__Task instructions__.
1. In the article on the South China Sea dispute, how much trade passes through the South China Sea each year?
2. List every country the article on the South China Sea dispute mentions by name.

__Document passage__.
---+---
Britain ‘asking for a beating’ over warship challenge in South China Sea, warns Beijing. (in The Times this afternoon).

Britain would be a “bitch . . . asking for a beating” if its aircraft carrier HMS Queen Elizabeth challenged China’s territorial claims in the disputed South China Sea, state media have declared.

The British flagship has arrived at the South China Sea, with plans to carry out legal freedom of navigation operations in international waters alongside US ships, as the UK bolsters its presence in East Asia to support regional allies in the face of China’s militarisation of the area and claims on territory.

Hu Xijin, the influential editor-in-chief of the state-run Global Times, said that any incursion into Chinese-claimed waters would be “made the example of China’s determination to safeguard state sovereignty”.

“To say it precisely, if the UK wants to play the role to coerce China in the South China Sea, then it is being a bitch. If it has any substantial move, it is asking for a beating,” Hu said.

“US ships have repeatedly entered the 12-nautical-mile limit of Chinese islets in the South China Sea and China has exercised maximum restraint,” she said. “But it doesn’t mean we will tolerate such provocations for long, and it definitely doesn’t mean US allies can imitate Washington’s dangerous acts.”

A country can claim the water within 12 nautical miles from its coastlines as its territorial sea.

“We must say it bluntly to them, if their warships should behave recklessly in the South China Sea like the US military, they will be made the example of China’s determination to safeguard state sovereignty and territorial integrity.”

The South China Sea, through which $5 trillion of trade passes each year, has become a flashpoint of competing interests over the past decade. China claims almost all of it as its own territory, despite rivalling claims from at least six other governments. It has militarised the waters and set up administrative regions there.

The US military has routinely carried out freedom of navigation operations and conducted exercises there. Its allies have joined the US for naval drills in the South China Sea but none has flouted China’s territorial claims by sailing within 12 nautical miles of Beijing-controlled islands.


Ben Wallace, the defence secretary, told The Timeslast week that Britain had a “duty” to insist on freedom of navigation when HMS Queen Elizabeth and its fleet sailed through on their way to Japan.
---+---
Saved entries
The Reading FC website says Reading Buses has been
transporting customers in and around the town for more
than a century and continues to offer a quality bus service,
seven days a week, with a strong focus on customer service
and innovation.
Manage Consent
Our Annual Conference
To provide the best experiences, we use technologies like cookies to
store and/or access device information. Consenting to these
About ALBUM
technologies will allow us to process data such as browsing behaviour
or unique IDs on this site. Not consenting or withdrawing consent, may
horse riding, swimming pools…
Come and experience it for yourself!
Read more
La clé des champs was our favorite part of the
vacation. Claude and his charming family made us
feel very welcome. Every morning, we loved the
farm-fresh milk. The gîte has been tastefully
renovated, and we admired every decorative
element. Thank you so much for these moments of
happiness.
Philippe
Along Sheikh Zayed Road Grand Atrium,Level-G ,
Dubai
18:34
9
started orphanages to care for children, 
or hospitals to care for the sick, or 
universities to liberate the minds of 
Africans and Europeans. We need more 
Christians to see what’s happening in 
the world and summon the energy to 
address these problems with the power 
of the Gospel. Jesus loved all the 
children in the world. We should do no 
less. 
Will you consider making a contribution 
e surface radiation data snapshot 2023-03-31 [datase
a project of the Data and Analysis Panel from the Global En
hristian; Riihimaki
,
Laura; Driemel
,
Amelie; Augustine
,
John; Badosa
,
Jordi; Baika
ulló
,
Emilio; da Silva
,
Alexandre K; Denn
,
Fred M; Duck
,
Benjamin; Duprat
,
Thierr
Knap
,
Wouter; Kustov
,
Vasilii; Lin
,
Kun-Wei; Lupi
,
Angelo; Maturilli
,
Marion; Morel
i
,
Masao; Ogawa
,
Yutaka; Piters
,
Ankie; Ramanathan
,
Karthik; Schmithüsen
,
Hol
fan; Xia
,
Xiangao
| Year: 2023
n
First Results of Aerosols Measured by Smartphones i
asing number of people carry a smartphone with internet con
---+---
__Solutions for each task__.
1. $5 trillion

2. Britain (the UK), China, the US, Japan